[Data entries]
********************

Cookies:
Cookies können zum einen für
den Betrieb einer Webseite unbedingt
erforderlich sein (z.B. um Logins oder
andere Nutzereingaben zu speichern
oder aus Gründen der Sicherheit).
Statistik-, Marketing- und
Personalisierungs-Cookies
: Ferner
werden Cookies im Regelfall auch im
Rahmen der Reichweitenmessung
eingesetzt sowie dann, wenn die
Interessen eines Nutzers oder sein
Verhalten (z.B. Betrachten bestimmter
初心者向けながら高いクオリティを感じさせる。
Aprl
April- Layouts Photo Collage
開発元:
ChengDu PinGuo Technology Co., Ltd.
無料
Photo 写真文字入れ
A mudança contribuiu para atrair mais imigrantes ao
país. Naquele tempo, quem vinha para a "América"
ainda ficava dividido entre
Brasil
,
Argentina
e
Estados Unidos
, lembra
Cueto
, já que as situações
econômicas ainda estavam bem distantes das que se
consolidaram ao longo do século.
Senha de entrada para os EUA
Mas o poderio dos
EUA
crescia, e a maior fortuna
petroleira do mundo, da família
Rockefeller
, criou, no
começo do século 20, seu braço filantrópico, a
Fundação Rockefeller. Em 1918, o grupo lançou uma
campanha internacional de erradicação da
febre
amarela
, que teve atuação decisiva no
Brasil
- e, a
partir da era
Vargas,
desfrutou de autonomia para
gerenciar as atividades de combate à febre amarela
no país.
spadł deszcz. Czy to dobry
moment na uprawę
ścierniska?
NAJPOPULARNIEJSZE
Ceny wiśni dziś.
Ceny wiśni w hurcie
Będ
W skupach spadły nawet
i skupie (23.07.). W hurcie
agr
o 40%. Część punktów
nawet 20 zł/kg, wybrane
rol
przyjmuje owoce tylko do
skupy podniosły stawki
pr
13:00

********************

* **Task to carry out**:
Find every line above that contains the word "Photo", and copy each of those lines in full.

* **Output of the task**:
April- Layouts Photo Collage
Photo 写真文字入れ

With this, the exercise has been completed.